The university is set to augment its space tracking capabilities thanks to a funding agreement with the Australian Space Agency that was formalised in November last year.
Part of the new capability will be established with the installation of two antennae at the university’s Greenhill Observatory, 70km north of Hobart at Bisdee Tier.
A 7m antenna will provide support for a broad range of satellites and operations from the observatory, while a second dish between two and three metres in size will support Australian-made nanosatellites.
Nanosatellites, often in the form of small, modular “cubesats” about the size of a loaf of bread, are used by academics and industry to monitor space, the environment and Earth’s upper atmosphere due to the relatively low cost of production and launch of such small devices.
Professor Simon Ellingson, acting Dean of the School of Natural Sciences, said the university expects to announce the contract with the antennae manufacturer “within a matter of weeks”.
"The schedule of installation is uncertain with the current COVID-19 lockdown, but we expect to install the antennae later this year."
The Greenhill Observatory houses a 1.3 metre optical telescope whose original primary mirror is currently being replaced after an optical flaw was discovered that prevented it from being used to its full sensitivity.

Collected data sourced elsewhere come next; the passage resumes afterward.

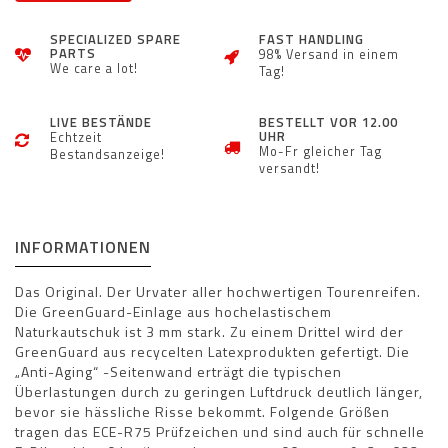
SPECIALIZED SPARE
FAST HANDLING
PARTS
98% Versand in einem
We care a lot!
Tag!
LIVE BESTÄNDE
BESTELLT VOR 12.00
UHR
Echtzeit
Mo-Fr gleicher Tag
Bestandsanzeige!
versandt!
INFORMATIONEN
Das Original. Der Urvater aller hochwertigen Tourenreifen.
Die GreenGuard-Einlage aus hochelastischem
Naturkautschuk ist 3 mm stark. Zu einem Drittel wird der
GreenGuard aus recycelten Latexprodukten gefertigt. Die
„Anti-Aging“ -Seitenwand erträgt die typischen
Überlastungen durch zu geringen Luftdruck deutlich länger,
bevor sie hässliche Risse bekommt. Folgende Größen
tragen das ECE-R75 Prüfzeichen und sind auch für schnelle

Despite the setback, the Greenhill Observatory has contributed to studies of Pluto's atmosphere and the discovery of Earth-like planets orbiting other stars since being commissioned in 2013.
Greenhill is one of five observatories run by the university, the others being radio telescopes at Cambridge, Ceduna in South Australia, Yarragadee in Western Australia, and Katherine in Northern Territory.

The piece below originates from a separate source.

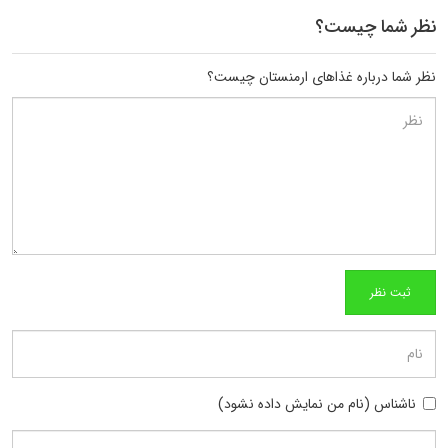
نظر شما چیست؟
نظر شما درباره غذاهای ارمنستان چیست؟
ناشناس (نام من نمایش داده نشود)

With Greenhill’s new mirror and augmented antenna array, the university is set to support the European Space Agency’s Jupiter Icy Moons Explorer (JUICE) mission scheduled for mid-2022.
Researchers at the university led by Dr Guifré Molera Calvés are already in the process of of crunching the data from a joint exercise with the European VLNI network of telescopes in February that tracked the position of NASA’s Mars Insight lander.
The observations aimed to determine the measurements of the red planet's rotation and nutation (variation in the tilt of its axis), and to study the liquid content of its core.